#SymphonistOfTheWeek Before over-indulging on fattening food this #Christmas , get in shape with my feast of marvellous #Martinu @martinuofficial. Feed your mind and move your feet with music that's healthy for body and soul.
#SymphonyOfTheDay I only have time for 6 symphonies during my final #SymphonistOfTheWeek thread of 2018. Luckily for me, that's how many @martinuofficial wrote. So, without further ado, let's get into the swing of things.
The most important fact you need to know about #Martinu before we hear more of his wonderful music: he liked cats.
#Martinu began his career as @CzechPhil violinist, and wrote late-Romantic patriotic blockbusters like the massive Czech Rhapsody, which went down a storm as his homeland declared its independence after World War 1.
Despite the success of his early music, #Martinu was to radically change his style.
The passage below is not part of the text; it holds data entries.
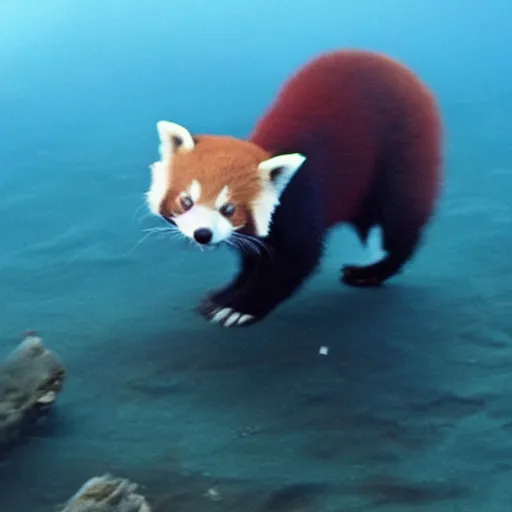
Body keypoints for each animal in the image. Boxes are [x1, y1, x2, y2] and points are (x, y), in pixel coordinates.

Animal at [146, 49, 442, 328]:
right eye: (186, 201)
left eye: (229, 208)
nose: (202, 234)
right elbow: (254, 254)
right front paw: (226, 294)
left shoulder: (302, 198)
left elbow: (298, 256)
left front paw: (240, 306)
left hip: (403, 160)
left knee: (399, 224)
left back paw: (371, 271)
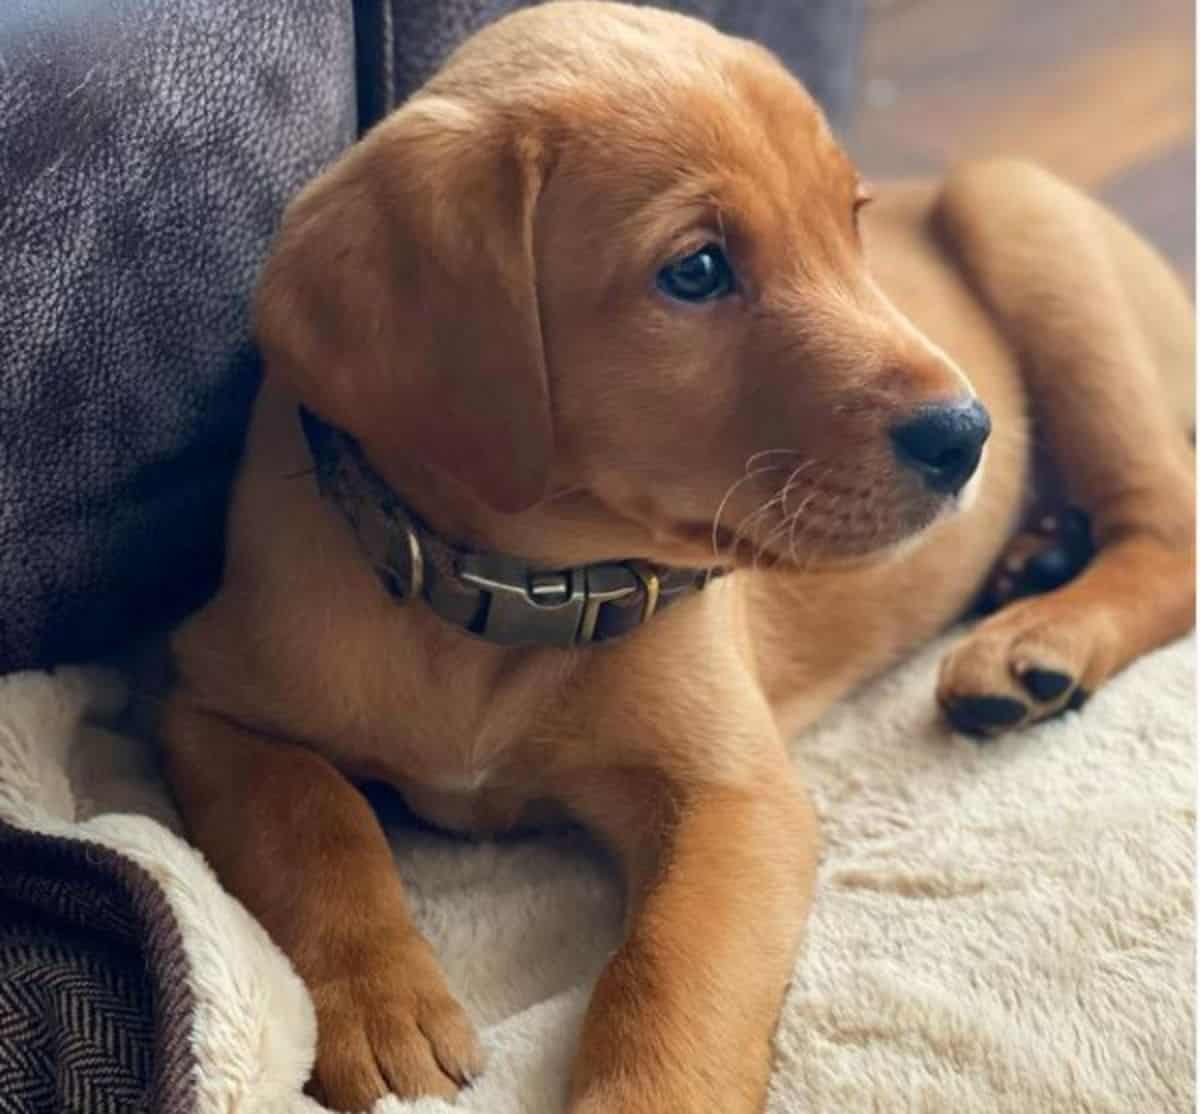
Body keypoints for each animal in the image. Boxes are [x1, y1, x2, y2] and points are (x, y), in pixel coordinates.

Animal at [157, 4, 1190, 1109]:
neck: (507, 588)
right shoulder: (199, 697)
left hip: (1020, 212)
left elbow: (673, 966)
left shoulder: (733, 795)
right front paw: (383, 1008)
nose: (970, 434)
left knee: (1170, 524)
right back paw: (1035, 560)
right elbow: (312, 814)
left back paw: (1036, 640)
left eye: (851, 221)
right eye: (696, 270)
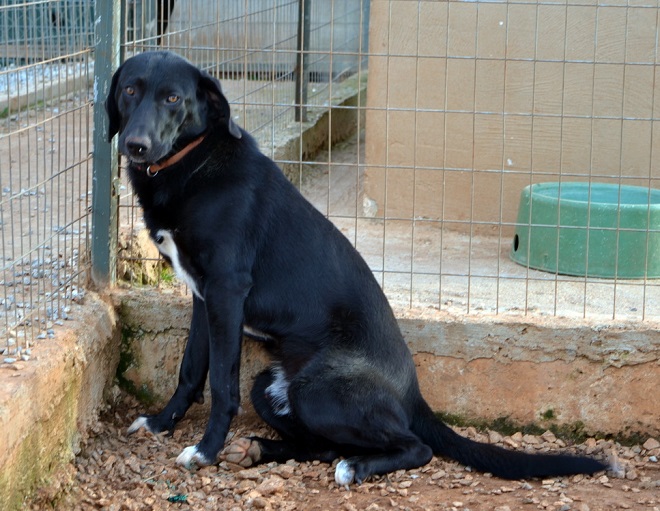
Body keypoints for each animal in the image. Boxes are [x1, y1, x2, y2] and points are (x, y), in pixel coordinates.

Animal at [105, 53, 604, 488]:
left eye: (173, 98)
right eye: (130, 90)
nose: (135, 145)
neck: (195, 162)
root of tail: (412, 394)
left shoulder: (226, 291)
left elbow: (221, 385)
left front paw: (205, 451)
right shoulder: (203, 297)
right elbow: (191, 369)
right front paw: (161, 422)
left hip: (317, 391)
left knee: (415, 447)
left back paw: (355, 467)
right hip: (272, 387)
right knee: (322, 445)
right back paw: (259, 450)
There was clearly no future in blockbusting Bohemian Rhapsodies, was there?
#SymphonyOfTheDay Like all #Martinu's symphonies, No. 2 was written long after he left his Czech homeland for Paris, then the USA. Their shimmering textures and restless dancing rhythms occupy a whole new world after his first Romantic outpourings.
How did @martinuofficial make the musical journey from old-school Romantic to a brave new world? Find out tomorrow on #SymphonistOfTheWeek.
#SymphonistOfTheWeek In 1923 #Martinu left his homeland and his late-Romantic music behind for Paris. There he absorbed Jazz and neoclassicism while studying with #Roussel. His music transformed into a thoroughly modern riot of rhythm and colour.
The bracing modernism of "La Bagarre" caught the eyes and ears of Serge #Koussevitzky, a prime mover in the Parisian music scene. Later the conductor commissioned #Martinu's 1st Symphony, and #Martinu dedicated the dark, dramatic 3rd to him as well.
#SymphonistOfTheWeek In Paris #Martinu experimented with jazz, hard-edged modernism, and unusual instrumental combinations. The 1933 Concertino for Piano Trio is steeped in Stravinskian spikiness, yet still smiles - a trademark of Martinu's style.
#SymphonyOfTheDay Another #Martinu trademark is the piano in his orchestral music, making the sound world of his symphonies shimmer, twinkle and glow. And that cheeky smile is still there. I love this performance - the scherzo goes like a rocket!
#SymphonistOfTheWeek #SymphonyOfTheDay #Martinu began composing in Czechoslovakia, found his true voice in Paris, and absorbed further influences from the USA, his adopted home from 1941. Some sections of No. 5 could almost be by #Copland.
#Martinu at first struggled to find his feet in his new American home. His connections from cosmopolitan Paris helped, including conductor Serge #Koussevitzky and fellow symphonist David Diamond, who became a lifelong friend.
#SymphonistOfTheWeek Martinu returned to France in 1953. His late European works are filled with a strain of ecstatic fantasy that makes them among his most magical.
#SymphonyOfTheDay Czech-French-American @martinuofficial wrote his last symphony in America and France, and dedicated it to French conductor Charles #Munch, who premiered it in America, then brought it back home in this vintage @CzechPhil recording.
#Martinu was driven from his Czech home across Europe by his musical dreams, and to the New World by war, to become a citizen of the world. Yet his heritage is woven into every bar of his music. Each new piece I hear leaves me loving him more.